Rachel Griffith’s directorial debut, Ride Like a Girl tells the true story of Michelle Payne, the first female jockey to win the Melbourne Cup, and stars Australian actress Teresa Palmer. Telling of the battles, heartache and events prior to Payne’s 2015 victory with her ‘prince’, Prince of Penzance, Ride Like a Girl is inspiring, empowering, and an epic snippet of Michelle Payne’s life.
In truth, I was hesitant to see this film, not because of the horse racing protests and controversy, but because Australian films (despite myself being an Australian) rarely speak to me. More often than not, Australian films that I have seen are (in my opinion) for the Caucasians, for the ‘baby boomer’ generation, and often contain ‘humour’ that I personally don’t find amusing.
But even though Ride Like a Girl is about a mostly typical Aussie family, what spoke to me was Michelle’s struggle of being in a male-dominant industry, something that I can relate to with being a film critic. Connecting to Michelle Payne’s journey, I found myself on a roller coaster of emotions; happy, heartbroken, frustrated, hopeful and overjoyed.
Teresa Palmer is incredible in her portrayal as Michelle Payne. Even without dialogue, Palmer’s facial expressions in this film speak volumes. With an impressive duality, Palmer portrays Payne perfectly, transitioning from a cherished daughter of Sam Neill’s character Paddy Payne, to a stubborn, fierce and determined athlete. Palmer and Neill’s on-screen chemistry is also brilliant, displaying the turbulent relationship Payne had with her father at the time.
I understood Paddy Payne’s point of view regarding the reluctance for his daughter’s choice in career, despite being the main influence that ignited her aspirations. Not purposefully wanting to dash his child’s dreams, you really could feel how conflicted Paddy Payne was through Sam Neill’s effortless and emotionally stressful portrayal.

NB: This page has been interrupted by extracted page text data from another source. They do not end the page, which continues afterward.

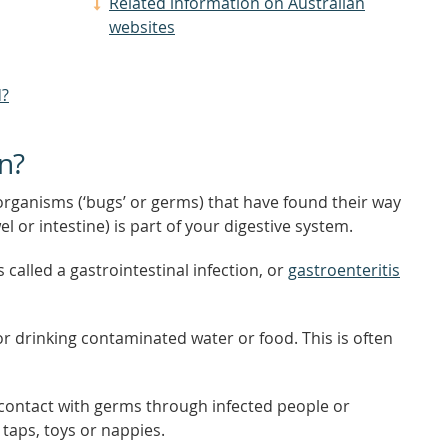
Related information on Australian
websites
d?
on?
rganisms (‘bugs’ or germs) that have found their way
el or intestine) is part of your digestive system.
 called a gastrointestinal infection, or
gastroenteritis
or drinking contaminated water or food. This is often
 contact with germs through infected people or
taps, toys or nappies.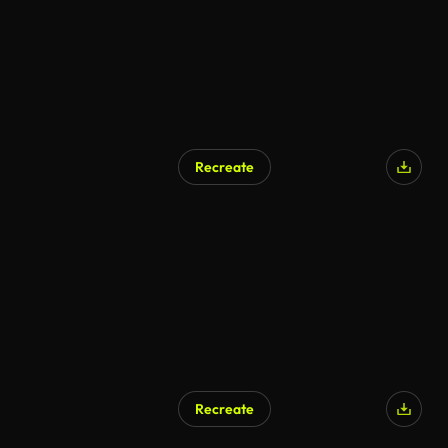
Recreate
AI Generated
Recreate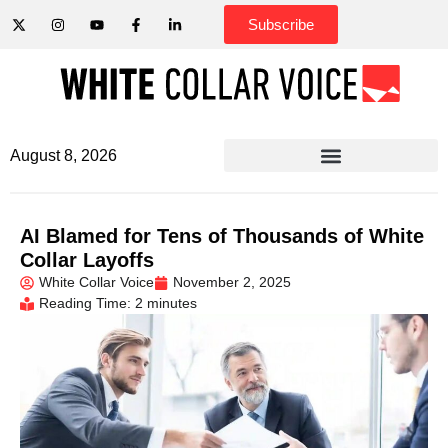
Subscribe
August 8, 2026
AI Blamed for Tens of Thousands of White
Collar Layoffs
White Collar Voice
November 2, 2025
Reading Time: 2 minutes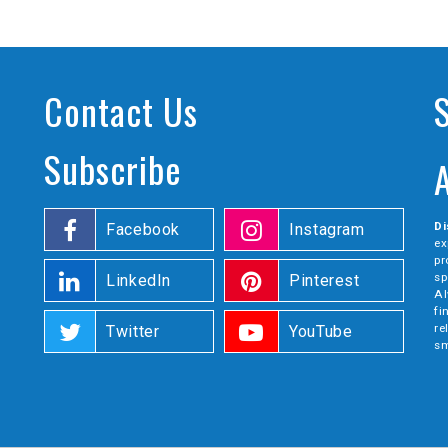
Contact Us
Subscribe
Di
Facebook
Instagram
ex
pr
sp
LinkedIn
Pinterest
Al
fi
re
Twitter
YouTube
sm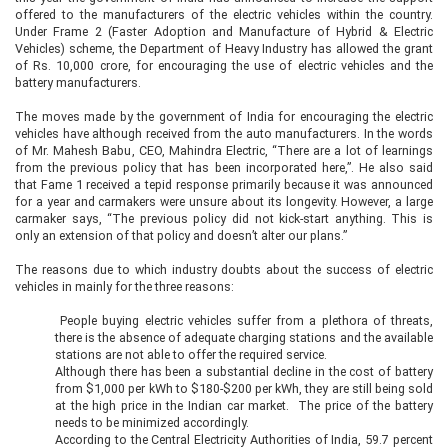
offered to the manufacturers of the electric vehicles within the country.
Under Frame 2 (Faster Adoption and Manufacture of Hybrid & Electric
Vehicles) scheme, the Department of Heavy Industry has allowed the grant
of Rs. 10,000 crore, for encouraging the use of electric vehicles and the
battery manufacturers.
The moves made by the government of India for encouraging the electric
vehicles have although received from the auto manufacturers. In the words
of Mr. Mahesh Babu, CEO, Mahindra Electric, “There are a lot of learnings
from the previous policy that has been incorporated here,”. He also said
that Fame 1 received a tepid response primarily because it was announced
for a year and carmakers were unsure about its longevity. However, a large
carmaker says, “The previous policy did not kick-start anything. This is
only an extension of that policy and doesn’t alter our plans.”
The reasons due to which industry doubts about the success of electric
vehicles in mainly for the three reasons:
People buying electric vehicles suffer from a plethora of threats,
there is the absence of adequate charging stations and the available
stations are not able to offer the required service.
Although there has been a substantial decline in the cost of battery
from $1,000 per kWh to $180-$200 per kWh, they are still being sold
at the high price in the Indian car market. The price of the battery
needs to be minimized accordingly.
According to the Central Electricity Authorities of India, 59.7 percent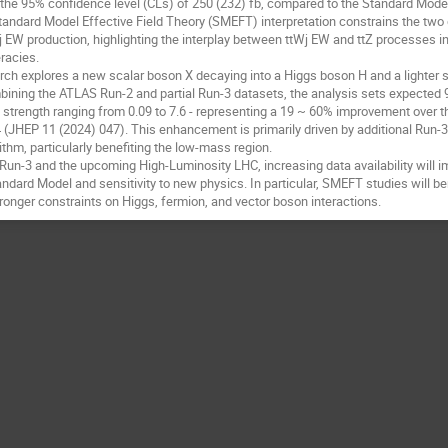
t the 95% confidence level (CLs) of 250 (232) fb, compared to the Standard Model
Standard Model Effective Field Theory (SMEFT) interpretation constrains the tw
j EW production, highlighting the interplay between ttWj EW and ttZ processes in
racies.
 explores a new scalar boson X decaying into a Higgs boson H and a lighter s
ining the ATLAS Run-2 and partial Run-3 datasets, the analysis sets expected
al strength ranging from 0.09 to 7.6 - representing a 19 ~ 60% improvement over
4 (JHEP 11 (2024) 047). This enhancement is primarily driven by additional Run-
thm, particularly benefiting the low-mass region.
un-3 and the upcoming High-Luminosity LHC, increasing data availability will 
andard Model and sensitivity to new physics. In particular, SMEFT studies will be
stronger constraints on Higgs, fermion, and vector boson interactions.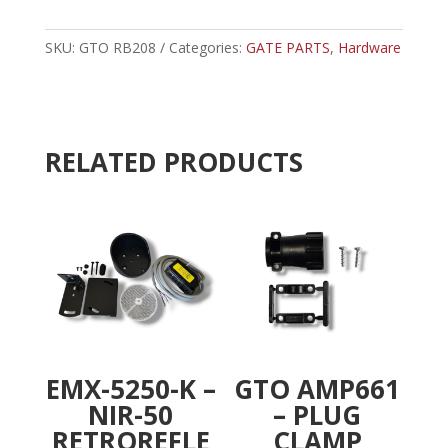
-
t
MASTER
e
LINK
SKU:
GTO RB208
Categories:
GATE PARTS
r
,
Hardware
quantity
n
a
t
i
RELATED PRODUCTS
v
e
:
EMX-5250-K –
GTO AMP661
NIR-50
– PLUG
RETROREFLE
CLAMP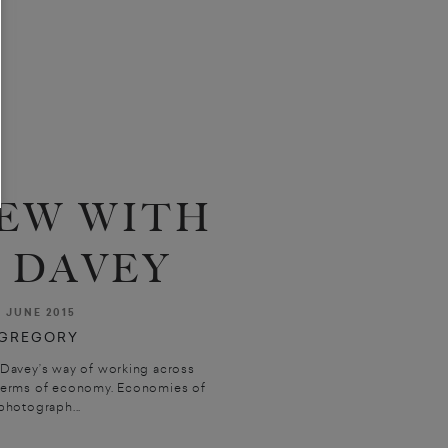
EW WITH
 DAVEY
W
JUNE 2015
GREGORY
Davey’s way of working across
n terms of economy. Economies of
photograph...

But the true stand-out of the film would be Stevie Payne who plays himself. Stevie Payne is Michelle Payne’s Down Syndrome younger brother who has his own story told within Ride Like a Girl, displaying his character, his own challenges and his quiet achievements. The film also shows Stevie’s close relationship with his sister, to the point I had to remind myself that Teresa was just portraying Stevie’s sister and not actually related to him. This was because the chemistry Teresa Palmer had with Stevie Payne felt very real. In fact, I would be surprised if the two didn’t have a friendship after this movie was completed.
I suppose some may say that this film is too ‘Hallmark’ for their liking. But somebody actually lived through these struggles! And because the story is true, it only makes Ride Like a Girl even more fascinating to watch.
I genuinely loved this film and would absolutely rush to the cinemas to see it again. We all know Michelle Payne won the Melbourne Cup in 2015, but it’s the journey to that victory that we don’t know about. Now after seeing Ride Like a Girl, I can understand why Rachel Griffith sought hard to make Michelle Payne’s journey into a film, and it’s a damn good one. Just make sure when seeing Ride Like a Girl to bring the tissues!
Ride Like a Girl is an epic tale that deserves every praise it receives and is in Australian cinemas now.